Question for you luke, matchmaking for Dota. I know that Halo Starcraft 2 and maybe company of hero uses an ELO ranking system it builds a over all ranking of your skill and the goal is to match you where you are in a situation to lose more then you win because it will progressively match you with better and better players until you lose. But for Dota your level can really differ from hero to hero especially in single draft were you might be force to play an unfamiliar hero.
What do you think Valve is doing to rank each player when they don't know what hero you will play in all pick mode. Single draft might give them a way to predict skill.

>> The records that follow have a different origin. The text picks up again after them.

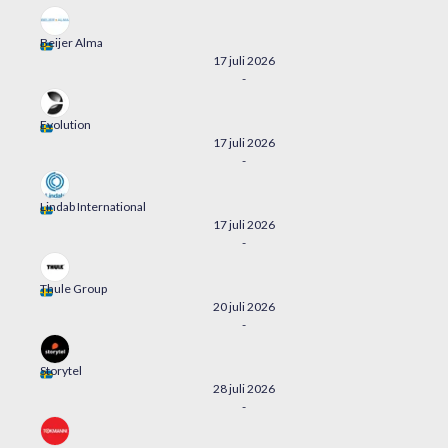
Beijer Alma
17 juli 2026
-
Evolution
17 juli 2026
-
Lindab International
17 juli 2026
-
Thule Group
20 juli 2026
-
Storytel
28 juli 2026
-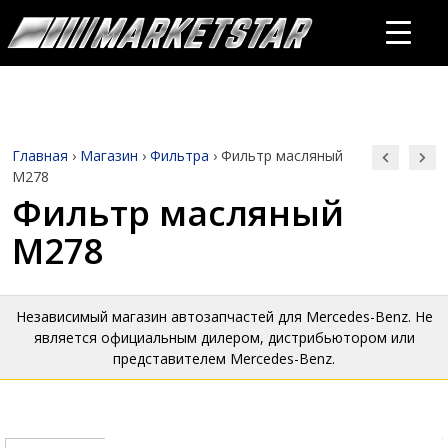
Главная
›
Магазин
›
Фильтра
›
Фильтр масляный
M278
Фильтр масляный
M278
Независимый магазин автозапчастей для Mercedes-Benz. Не
является официальным дилером, дистрибьютором или
представителем Mercedes-Benz.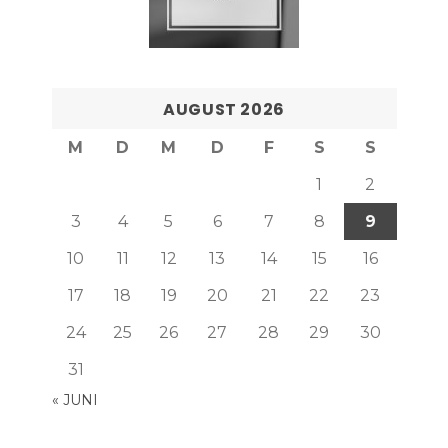
AUGUST 2026
M
D
M
D
F
S
S
1
2
3
4
5
6
7
8
9
10
11
12
13
14
15
16
17
18
19
20
21
22
23
24
25
26
27
28
29
30
31
« JUNI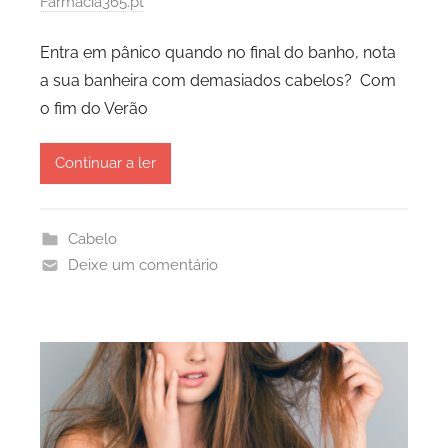
Farmácia365.pt
Entra em pânico quando no final do banho, nota
a sua banheira com demasiados cabelos? Com
o fim do Verão
Continuar a ler
Cabelo
Deixe um comentário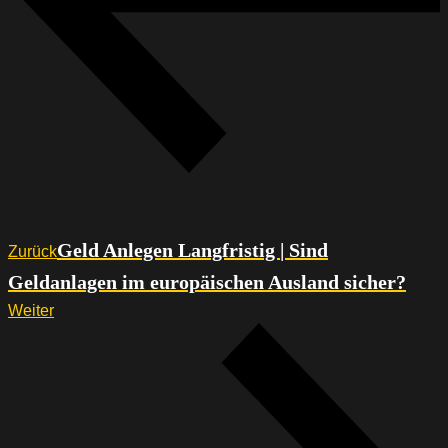
Geld Anlegen Langfristig | Sind
Zurück
Geldanlagen im europäischen Ausland sicher?
Weiter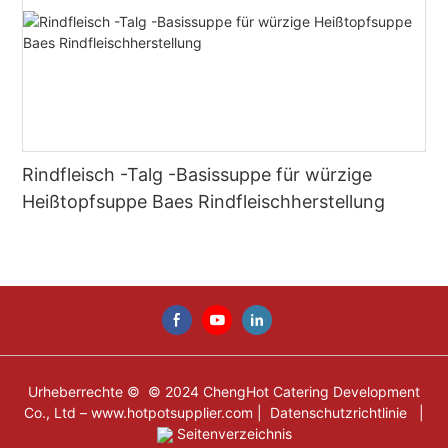
Rindfleisch -Talg -Basissuppe für würzige
Heißtopfsuppe Baes Rindfleischherstellung
Urheberrechte © © 2024 ChengHot Catering Development
Co., Ltd –
www.hotpotsupplier.com
|
Datenschutzrichtlinie
|
Seitenverzeichnis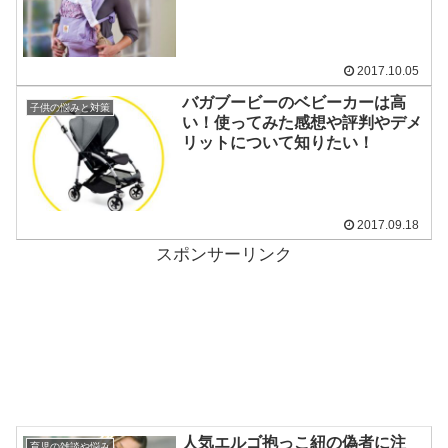
2017.10.05
バガブービーのベビーカーは高
子供の悩みと対策
い！使ってみた感想や評判やデメ
リットについて知りたい！
2017.09.18
スポンサーリンク
人気エルゴ抱っこ紐の偽者に注
育児の雑談や悩み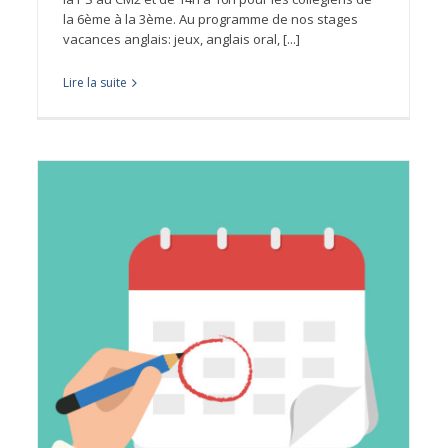
la 6ème à la 3ème. Au programme de nos stages
vacances anglais: jeux, anglais oral, [...]
Lire la suite
s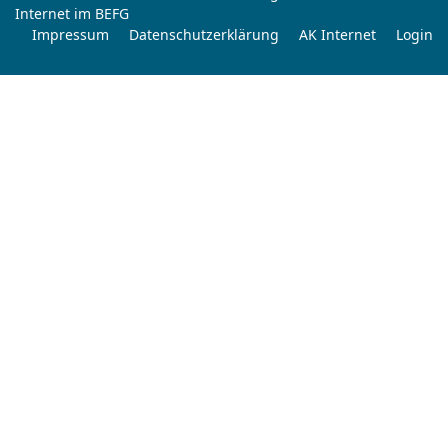
Internet im BEFG
Impressum
Datenschutzerklärung
AK Internet
Login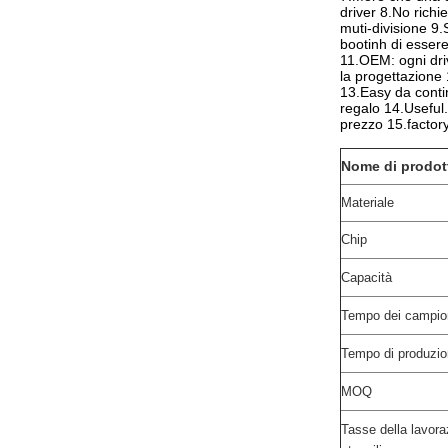
driver 8.No rich
muti-divisione 9
bootinh di esse
11.OEM: ogni driv
la progettazione
13.Easy da conti
regalo 14.Useful.
prezzo 15.factory
Nome di prodot
Materiale
Chip
Capacità
Tempo dei campio
Tempo di produzi
MOQ
Tasse della lavor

Do you think they are just empirically looking at your "baseball stats" and ranking you that way?
Is that what the level system is going to be?
Not sure how StarCraft handles it, but these systems usually aren't designed to have you lose more than you win, but rather focus players in on an even split between wins and losses.

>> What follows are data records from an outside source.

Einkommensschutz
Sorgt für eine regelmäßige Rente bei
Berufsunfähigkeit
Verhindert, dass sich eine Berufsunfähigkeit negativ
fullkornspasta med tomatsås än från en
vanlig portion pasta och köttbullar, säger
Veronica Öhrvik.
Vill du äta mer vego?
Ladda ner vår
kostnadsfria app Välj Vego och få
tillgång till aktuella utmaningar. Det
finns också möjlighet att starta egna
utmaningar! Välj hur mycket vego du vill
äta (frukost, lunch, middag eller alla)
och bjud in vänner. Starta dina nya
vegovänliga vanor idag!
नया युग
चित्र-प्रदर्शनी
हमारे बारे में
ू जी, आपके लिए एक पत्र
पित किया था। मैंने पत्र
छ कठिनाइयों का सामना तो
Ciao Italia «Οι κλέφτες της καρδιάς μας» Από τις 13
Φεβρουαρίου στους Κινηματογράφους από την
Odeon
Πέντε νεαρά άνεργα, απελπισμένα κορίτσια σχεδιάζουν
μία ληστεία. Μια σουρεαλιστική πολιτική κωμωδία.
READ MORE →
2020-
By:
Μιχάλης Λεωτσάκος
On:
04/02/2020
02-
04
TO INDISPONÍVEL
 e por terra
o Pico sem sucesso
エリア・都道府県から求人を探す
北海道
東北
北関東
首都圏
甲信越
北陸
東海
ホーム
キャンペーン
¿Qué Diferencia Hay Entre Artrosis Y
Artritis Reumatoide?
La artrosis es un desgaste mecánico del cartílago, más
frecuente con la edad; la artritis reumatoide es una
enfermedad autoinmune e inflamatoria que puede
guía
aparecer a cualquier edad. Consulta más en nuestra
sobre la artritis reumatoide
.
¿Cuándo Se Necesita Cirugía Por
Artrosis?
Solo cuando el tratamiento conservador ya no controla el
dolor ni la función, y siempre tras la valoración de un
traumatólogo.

Halo 2 used an ELO system, Halo 3 relied on Trueskill, but it was a modified version of Trueskill designed to create a more "natural" feeling progression - one of the upshots of Trueskill is that it can rapidly assess how "good" of a player you are and begin matching you there - in Halo 3 we throttled that back, creating a sense of progression.
In Halo: Reach, we used Trueskill as it was intended to be used, a pure matchmaking system where it was focused on finding the best (most competitive, best quality of service) match for a player. Trueskill, presumably like ELO, is trying to dial you in at a .500 win-rate. Players, as it happens, don't like to win half of their games. In fact, I posit that if you ask players what a bad night of any competitive game is, winning half (or losing half of your games) would typically be described as a shitty night of gaming.
I don't have any direct insight into what Valve is doing with DOTA2 matchmaking.
However, were I to guess, Valve has players use self-selection to initially place them in a pool (presumably from that choice at the beginning of the game, where some ELO/Trueskill /(let's just call it ValveSkill since I'm not sure if it's proprietary or not) begins matchmaking you in that Tier.
That self-selected metric is probably obsolesced pretty rapidly by ValveSkill. Then when teams are formed (I'm treating this as the simple, solo queue case), ValveSkill is actually building "teams" it thinks are reasonable and competitive.
Even if ValveSkill was just a scan of Tier (bucketed into 3 groups Low/Med/High) and a cross-section of Wins for those players (You can check player win totals pre-game by bringing up the Scoreboard, and typically you'll see pretty similar Win Totals across both teams) that could result in ok-enough games at this stage.
When people queue as a group, they are clearly manipulating the group up and down through three (player-facing) skill buckets (parenthetical is because they probably have way more subdivisions of skill than 3). E.g., I party with someone in High Tier and they usually pull me up into that game, if I solo queue I match with the other peasants in Medium.
How sticky my ValveSkill number/value is is really interesting. Trueskill is famously sticky, leading to players feeling "stuck" at level X. I'm guessing ValveSkill will have more migration between skill buckets, since DOTA has such a steep learning curve.
How/(if?) they will handle MM values per game mode (CM/SD/AP/???), per player, per Hero played is really interesting. I think because of the point in a game where a Hero is chosen (post matchmaking), there aren't super obvious solutions for how to approximate what a player's actual ValveSkill is per hero and take that into account.
It's not really my place to conjecture how they should/could do that in the thread though. I'm sure if they are interested in it, they have some Top Men over there doing it.